Dihydroazolopyrimidine Crownophanes. Synthesis and Tuberculostatic Activity

Azolo[1,5-a] pyrimidines are considered to be purine analogues and they form one of the most promising groups of biologically active compounds[1-16] in medicinal chemistry. One of the strategies enhancing biochemical activity of azolo[1,5-a] pyrimidines is introduction of functional groups responsible for solubility and transport into their pharmacophore nucleus.[1,16] In this study, we wish to report ultrasound-and microwave-assisted one-pot cascade synthesis of macroheterocyclic 1-phenyl-2-(21-phenyl-10,11,13,14,20,20a-hexahydro-4aH-dibenzo-[13,14: 8,9][1,4,7] trioxacyclotetradecino[11,10-e] azolo[1,5-a] pyrimidin-20-yl)-1-ethanones.
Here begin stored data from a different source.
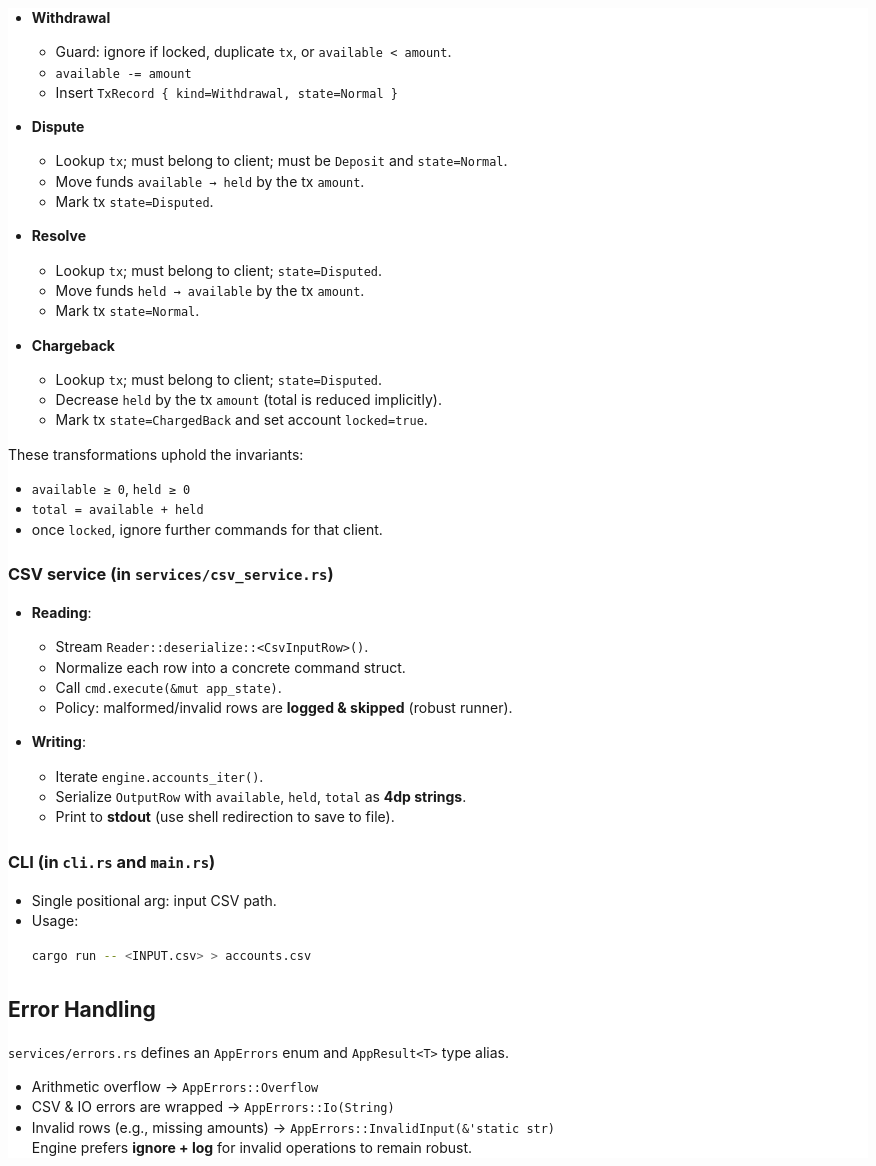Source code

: - **Withdrawal**
    - Guard: ignore if locked, duplicate `tx`, or `available < amount`.
    - `available -= amount`
    - Insert `TxRecord { kind=Withdrawal, state=Normal }`

- **Dispute**
    - Lookup `tx`; must belong to client; must be `Deposit` and `state=Normal`.
    - Move funds `available → held` by the tx `amount`.
    - Mark tx `state=Disputed`.

- **Resolve**
    - Lookup `tx`; must belong to client; `state=Disputed`.
    - Move funds `held → available` by the tx `amount`.
    - Mark tx `state=Normal`.

- **Chargeback**
    - Lookup `tx`; must belong to client; `state=Disputed`.
    - Decrease `held` by the tx `amount` (total is reduced implicitly).
    - Mark tx `state=ChargedBack` and set account `locked=true`.

These transformations uphold the invariants:
- `available ≥ 0`, `held ≥ 0`
- `total = available + held`
- once `locked`, ignore further commands for that client.

### CSV service (in `services/csv_service.rs`)
- **Reading**:
    - Stream `Reader::deserialize::<CsvInputRow>()`.
    - Normalize each row into a concrete command struct.
    - Call `cmd.execute(&mut app_state)`.
    - Policy: malformed/invalid rows are **logged & skipped** (robust runner).

- **Writing**:
    - Iterate `engine.accounts_iter()`.
    - Serialize `OutputRow` with `available`, `held`, `total` as **4dp strings**.
    - Print to **stdout** (use shell redirection to save to file).

### CLI (in `cli.rs` and `main.rs`)
- Single positional arg: input CSV path.
- Usage:
  ```bash
  cargo run -- <INPUT.csv> > accounts.csv
  ```


## Error Handling

`services/errors.rs` defines an `AppErrors` enum and `AppResult<T>` type alias.
- Arithmetic overflow → `AppErrors::Overflow`
- CSV & IO errors are wrapped → `AppErrors::Io(String)`
- Invalid rows (e.g., missing amounts) → `AppErrors::InvalidInput(&'static str)`  
  Engine prefers **ignore + log** for invalid operations to remain robust.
US and MV irradiation of the reaction mixtures under alkaline catalysis was found to promote a significant reduction of the reaction times (from 35 to 2 hours) and shift of the equilibrium in favor of 6,7-dihydroazolo[1,5-a] pyrimidine crownophanes in excellent yields (from 18[24] to 75 %). The high regio and stereoselectivity of the (R, S, R)-macroheterocyclic diastereomer formation was established by means of X-ray crystallography, 1H NMR spectroscopy, as well as HPLC and preparative chromatography. The aq. DMF appeared to be an acceptable solvent for stabilization of the important template-assisted pseudo-cyclic complex of the chalcone podand in this synthesis. Introduction of the dibenzo-crown ether transport moiety into 6,7-dihydroazolo[1,5-a] pyrimidines proved to increase their tuberculostatic activity in order to MIC 3.15 mg/ml.